I decided to go. Two and a half hours later, I had been through all of the permanent collection and the special exhibits. I found a bench in a private corner (not very crowded on a Friday afternoon in July) and had a little cry for here, all under one roof, was all of the by women I had "discovered" bit by bit during my formative years as an artist in a world dominated by men. These were not discovered by Google or even by Alte Vista--the internet was still a secret information highway then. I (and other women) tracked these artists down like detectives--a little review in a magazine, writing to get on the gallery's mailing list to hear about the next show--waiting for the next show--going to the library to find out about other women making art about things that were important to me and other women I knew--no matter what medium, genre, or style. Cutting images out of art magazines or paying for copies (or sneaking them in the office where I happened to be "temping" that week)and pasting them in notebooks.
Now here they were all in one beautiful space. It was like attending a family reunion after decades of being separated--with the added bonus of meeting some new relatives previously unknown to me.
Even if represented by only a single small work--they were there. My heart beat faster when I turned a corner and came face-to-face with the little Eva Hesse study for a sulpture. I nodded in recognition when confronted by a small "flower" painting by Judy Chicago. It was hard to believe that when I was 23, I was in an exhibition at the Brooklyn Museum next to the very first installation of The Dinner Party. Years later, I was introduced to her at a book signing and exhibition at a Chelsea Gallery. I was newly divorced and trying to find a way to keep making art--she wrote a personal encouragement in my book.

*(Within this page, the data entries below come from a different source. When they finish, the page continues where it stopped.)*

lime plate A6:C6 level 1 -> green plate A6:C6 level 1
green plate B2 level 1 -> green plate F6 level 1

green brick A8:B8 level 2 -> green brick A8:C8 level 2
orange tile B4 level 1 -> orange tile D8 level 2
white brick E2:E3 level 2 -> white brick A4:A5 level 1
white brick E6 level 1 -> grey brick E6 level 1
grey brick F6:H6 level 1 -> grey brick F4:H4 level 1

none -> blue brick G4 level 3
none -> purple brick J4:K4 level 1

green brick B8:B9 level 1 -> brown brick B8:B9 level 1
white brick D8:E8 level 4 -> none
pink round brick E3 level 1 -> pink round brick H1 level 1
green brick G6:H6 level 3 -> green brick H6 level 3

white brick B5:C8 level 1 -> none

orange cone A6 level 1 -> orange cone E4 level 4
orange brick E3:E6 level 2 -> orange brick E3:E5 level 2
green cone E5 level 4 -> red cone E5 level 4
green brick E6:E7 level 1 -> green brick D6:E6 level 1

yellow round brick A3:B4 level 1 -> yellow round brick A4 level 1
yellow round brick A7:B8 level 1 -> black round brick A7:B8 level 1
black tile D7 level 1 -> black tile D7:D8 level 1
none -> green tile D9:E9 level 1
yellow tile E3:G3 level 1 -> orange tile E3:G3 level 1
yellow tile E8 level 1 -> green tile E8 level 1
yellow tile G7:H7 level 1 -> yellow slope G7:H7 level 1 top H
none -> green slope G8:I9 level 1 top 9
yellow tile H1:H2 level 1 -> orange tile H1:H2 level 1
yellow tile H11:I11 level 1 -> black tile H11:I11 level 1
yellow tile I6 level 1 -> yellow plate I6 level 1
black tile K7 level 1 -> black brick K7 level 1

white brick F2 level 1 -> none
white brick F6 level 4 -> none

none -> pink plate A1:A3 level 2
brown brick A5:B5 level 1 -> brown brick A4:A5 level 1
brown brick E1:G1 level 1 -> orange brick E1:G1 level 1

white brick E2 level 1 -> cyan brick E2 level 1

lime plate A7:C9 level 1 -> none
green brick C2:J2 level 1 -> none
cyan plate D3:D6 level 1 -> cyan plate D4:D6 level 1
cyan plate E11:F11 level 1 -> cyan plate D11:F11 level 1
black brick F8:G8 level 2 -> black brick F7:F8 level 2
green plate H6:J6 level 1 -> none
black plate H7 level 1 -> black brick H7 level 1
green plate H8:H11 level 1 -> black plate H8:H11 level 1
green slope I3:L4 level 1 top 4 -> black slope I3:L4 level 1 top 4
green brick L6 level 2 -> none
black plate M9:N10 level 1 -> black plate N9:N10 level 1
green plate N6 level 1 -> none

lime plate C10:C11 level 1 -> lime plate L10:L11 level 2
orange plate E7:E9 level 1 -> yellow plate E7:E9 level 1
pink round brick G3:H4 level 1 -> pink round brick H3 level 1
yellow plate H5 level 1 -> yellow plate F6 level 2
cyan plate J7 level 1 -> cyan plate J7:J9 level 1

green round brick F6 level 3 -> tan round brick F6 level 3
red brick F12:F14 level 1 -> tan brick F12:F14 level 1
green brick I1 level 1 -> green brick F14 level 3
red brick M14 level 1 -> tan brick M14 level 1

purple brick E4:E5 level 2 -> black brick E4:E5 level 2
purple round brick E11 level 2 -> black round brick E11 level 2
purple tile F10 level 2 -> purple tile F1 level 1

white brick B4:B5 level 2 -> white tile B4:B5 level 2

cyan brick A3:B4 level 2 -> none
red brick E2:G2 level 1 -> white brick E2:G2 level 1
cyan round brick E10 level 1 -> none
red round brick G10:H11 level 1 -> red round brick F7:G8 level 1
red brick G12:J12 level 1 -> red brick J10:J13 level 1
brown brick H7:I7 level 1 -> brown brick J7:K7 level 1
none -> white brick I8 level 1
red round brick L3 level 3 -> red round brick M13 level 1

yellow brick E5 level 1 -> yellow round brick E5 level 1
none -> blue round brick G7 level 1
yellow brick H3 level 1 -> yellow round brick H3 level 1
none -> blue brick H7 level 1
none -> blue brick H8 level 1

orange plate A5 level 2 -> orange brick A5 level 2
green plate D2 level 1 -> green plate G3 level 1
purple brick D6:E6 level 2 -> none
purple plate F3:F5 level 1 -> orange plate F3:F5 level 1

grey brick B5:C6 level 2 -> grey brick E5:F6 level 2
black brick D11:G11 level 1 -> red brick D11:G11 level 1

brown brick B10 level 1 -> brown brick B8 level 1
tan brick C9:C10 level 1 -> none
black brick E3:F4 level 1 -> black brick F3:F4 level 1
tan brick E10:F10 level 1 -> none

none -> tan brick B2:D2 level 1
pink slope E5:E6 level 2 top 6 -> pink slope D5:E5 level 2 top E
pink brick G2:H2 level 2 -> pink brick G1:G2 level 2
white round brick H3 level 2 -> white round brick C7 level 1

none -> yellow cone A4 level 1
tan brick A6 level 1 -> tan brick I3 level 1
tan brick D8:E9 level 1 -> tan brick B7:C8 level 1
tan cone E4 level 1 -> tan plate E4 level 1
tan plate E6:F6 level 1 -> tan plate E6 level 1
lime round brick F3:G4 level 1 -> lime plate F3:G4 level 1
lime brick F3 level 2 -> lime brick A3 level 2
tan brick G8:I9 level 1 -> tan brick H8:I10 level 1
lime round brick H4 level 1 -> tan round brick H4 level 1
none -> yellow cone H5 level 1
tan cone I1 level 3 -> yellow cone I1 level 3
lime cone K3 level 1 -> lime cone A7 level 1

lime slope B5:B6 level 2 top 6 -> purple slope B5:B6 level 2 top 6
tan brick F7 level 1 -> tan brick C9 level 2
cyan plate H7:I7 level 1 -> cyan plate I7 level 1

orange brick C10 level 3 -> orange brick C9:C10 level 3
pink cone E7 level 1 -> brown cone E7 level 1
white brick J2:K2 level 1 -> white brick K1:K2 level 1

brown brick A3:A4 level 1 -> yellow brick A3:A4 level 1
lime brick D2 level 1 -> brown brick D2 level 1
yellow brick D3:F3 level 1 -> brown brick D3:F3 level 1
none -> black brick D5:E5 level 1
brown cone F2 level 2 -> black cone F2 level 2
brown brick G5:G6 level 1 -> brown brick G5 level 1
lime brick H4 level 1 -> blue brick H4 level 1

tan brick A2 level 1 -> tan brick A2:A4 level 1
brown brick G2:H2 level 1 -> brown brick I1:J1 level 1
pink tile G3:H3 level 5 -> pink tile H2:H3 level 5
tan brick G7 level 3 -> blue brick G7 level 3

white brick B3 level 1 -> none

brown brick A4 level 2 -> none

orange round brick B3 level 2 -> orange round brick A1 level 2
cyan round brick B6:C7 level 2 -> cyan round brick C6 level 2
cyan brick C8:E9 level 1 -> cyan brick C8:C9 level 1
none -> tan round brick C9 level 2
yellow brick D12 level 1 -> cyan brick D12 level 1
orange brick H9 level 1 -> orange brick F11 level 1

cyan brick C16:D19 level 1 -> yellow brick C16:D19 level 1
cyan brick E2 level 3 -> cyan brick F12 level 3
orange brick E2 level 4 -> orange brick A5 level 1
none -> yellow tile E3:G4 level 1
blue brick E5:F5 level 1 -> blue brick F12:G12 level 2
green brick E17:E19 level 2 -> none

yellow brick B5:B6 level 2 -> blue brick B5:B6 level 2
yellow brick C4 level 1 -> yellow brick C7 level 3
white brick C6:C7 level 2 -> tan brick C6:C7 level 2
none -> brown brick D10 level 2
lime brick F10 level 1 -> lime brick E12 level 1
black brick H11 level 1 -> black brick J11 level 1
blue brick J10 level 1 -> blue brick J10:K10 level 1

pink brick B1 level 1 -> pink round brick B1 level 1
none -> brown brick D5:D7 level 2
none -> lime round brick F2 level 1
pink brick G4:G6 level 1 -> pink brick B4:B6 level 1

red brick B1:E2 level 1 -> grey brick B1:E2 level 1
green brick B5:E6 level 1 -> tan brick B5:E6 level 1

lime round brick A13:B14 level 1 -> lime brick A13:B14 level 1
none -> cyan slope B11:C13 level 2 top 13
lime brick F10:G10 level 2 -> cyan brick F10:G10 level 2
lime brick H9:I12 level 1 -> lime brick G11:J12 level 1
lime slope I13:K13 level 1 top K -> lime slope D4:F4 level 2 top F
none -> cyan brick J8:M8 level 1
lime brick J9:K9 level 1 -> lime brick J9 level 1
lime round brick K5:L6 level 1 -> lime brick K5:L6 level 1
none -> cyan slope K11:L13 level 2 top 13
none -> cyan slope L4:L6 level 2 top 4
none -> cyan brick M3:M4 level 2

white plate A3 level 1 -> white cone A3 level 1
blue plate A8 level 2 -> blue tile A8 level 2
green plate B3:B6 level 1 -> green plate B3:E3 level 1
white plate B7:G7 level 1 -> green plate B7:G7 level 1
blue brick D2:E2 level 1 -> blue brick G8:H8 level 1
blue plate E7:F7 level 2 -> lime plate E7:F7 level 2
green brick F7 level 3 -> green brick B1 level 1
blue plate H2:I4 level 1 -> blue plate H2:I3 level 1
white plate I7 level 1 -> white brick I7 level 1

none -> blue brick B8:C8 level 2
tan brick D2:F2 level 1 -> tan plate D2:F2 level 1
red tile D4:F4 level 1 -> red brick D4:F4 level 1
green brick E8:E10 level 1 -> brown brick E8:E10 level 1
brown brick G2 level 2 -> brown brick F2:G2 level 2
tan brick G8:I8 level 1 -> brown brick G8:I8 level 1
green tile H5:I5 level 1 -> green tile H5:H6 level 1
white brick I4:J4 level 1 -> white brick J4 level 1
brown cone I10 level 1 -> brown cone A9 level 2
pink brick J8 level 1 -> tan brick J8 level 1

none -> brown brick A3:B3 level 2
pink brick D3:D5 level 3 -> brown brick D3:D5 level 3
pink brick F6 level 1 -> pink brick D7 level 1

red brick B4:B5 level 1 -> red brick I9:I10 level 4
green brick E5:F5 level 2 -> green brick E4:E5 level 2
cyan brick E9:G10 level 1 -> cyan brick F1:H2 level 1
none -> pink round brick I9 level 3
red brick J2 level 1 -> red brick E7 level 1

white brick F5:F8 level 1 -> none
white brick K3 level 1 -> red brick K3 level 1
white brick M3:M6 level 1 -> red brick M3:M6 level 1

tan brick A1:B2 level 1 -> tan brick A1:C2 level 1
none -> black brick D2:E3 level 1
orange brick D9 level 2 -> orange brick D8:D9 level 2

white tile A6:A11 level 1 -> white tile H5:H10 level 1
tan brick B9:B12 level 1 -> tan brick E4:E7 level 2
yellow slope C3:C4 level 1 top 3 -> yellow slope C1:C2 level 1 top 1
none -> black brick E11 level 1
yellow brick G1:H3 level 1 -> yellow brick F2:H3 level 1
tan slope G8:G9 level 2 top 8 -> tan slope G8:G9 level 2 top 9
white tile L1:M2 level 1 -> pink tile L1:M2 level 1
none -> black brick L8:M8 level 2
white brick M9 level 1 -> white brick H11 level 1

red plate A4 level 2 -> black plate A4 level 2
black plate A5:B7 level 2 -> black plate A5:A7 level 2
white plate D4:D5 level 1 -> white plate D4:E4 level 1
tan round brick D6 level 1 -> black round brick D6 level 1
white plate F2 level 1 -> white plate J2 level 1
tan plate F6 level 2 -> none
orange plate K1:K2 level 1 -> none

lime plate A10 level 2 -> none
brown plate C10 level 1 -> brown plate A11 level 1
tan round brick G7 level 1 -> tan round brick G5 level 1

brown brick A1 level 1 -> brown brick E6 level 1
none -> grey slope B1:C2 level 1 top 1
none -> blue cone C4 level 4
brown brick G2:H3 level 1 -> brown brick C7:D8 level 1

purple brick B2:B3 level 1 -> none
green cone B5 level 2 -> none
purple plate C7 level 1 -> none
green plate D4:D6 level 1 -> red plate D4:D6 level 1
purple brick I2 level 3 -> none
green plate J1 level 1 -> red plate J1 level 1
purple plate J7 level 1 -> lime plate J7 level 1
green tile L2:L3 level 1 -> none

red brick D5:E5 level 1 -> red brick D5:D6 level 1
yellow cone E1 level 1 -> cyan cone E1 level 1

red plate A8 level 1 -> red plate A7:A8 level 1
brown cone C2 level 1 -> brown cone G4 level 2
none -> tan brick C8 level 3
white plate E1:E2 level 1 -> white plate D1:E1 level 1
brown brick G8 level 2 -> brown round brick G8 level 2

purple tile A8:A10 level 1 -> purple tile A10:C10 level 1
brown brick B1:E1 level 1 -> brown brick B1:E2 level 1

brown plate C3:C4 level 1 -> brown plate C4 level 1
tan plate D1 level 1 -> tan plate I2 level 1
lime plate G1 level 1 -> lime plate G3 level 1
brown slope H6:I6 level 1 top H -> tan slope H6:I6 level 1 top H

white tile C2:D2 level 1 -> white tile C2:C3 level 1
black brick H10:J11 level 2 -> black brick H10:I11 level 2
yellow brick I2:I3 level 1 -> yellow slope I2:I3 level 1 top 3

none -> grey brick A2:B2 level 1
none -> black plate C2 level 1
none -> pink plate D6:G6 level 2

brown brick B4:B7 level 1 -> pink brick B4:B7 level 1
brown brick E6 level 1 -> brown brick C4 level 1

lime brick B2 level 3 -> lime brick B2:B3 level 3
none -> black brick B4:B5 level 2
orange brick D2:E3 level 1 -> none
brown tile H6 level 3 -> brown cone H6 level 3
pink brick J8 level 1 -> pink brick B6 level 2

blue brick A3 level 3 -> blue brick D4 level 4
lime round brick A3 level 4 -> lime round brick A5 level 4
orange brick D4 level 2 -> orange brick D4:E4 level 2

There were works by Frida Kahlo, Remedios Varo (how frustrated was I when I learned that the musuem had mounted a restrospective of her work that was closed before I learned of it) and women of centuries past--Vigee le Brun, Mary Cassatt.
I was struck dumb by the amazing collaborative installations by Ju Yeon Kim called "The In-Between". I'm sorry, words can't do this piece justice and the museum site has no photos that can even approximate the experience so here is the link. Try to see it. http://www.nmwa.org/exhibition/detail.asp?exhibitid=208
If you are under the age of 50 or so, you may not understand what I mean. When I went to art school (73 - 77) things were different. In the fine art department at Pratt, even though more than half of the class were women, there were no women instructors--with a few notable exceptions like the gifted printmaker and teacher Clare Romano. It was still considered a compliment to be told you paint "like a man". Who was there who thought like us or had the same experiences? The women's movement was happening all around us--but it hadn't hit the art schools yet. The most telling thing is, that I never realized the disparity myself until after I had graduated and came upon Linda Nochlin's telling and provacative essay, "Why Have There Been No Great Female Artists?"
Needless to say, I was glad I braved the heat again and left the hotel that afternoon. I joined the museum on the spot. I was exhausted. When I got back to the hotel, I rifled through all of my things to find something to write down these impressions--nothing. I used those little hotel pads and pens. The next morning I stopped at a CVS and bought a little spiral bound notebook to capture my impressions of the rest of the trip. I needed this trip. I didn't miss my cell phone. And the room service was great. Kudos to the Hilton Garden Inn.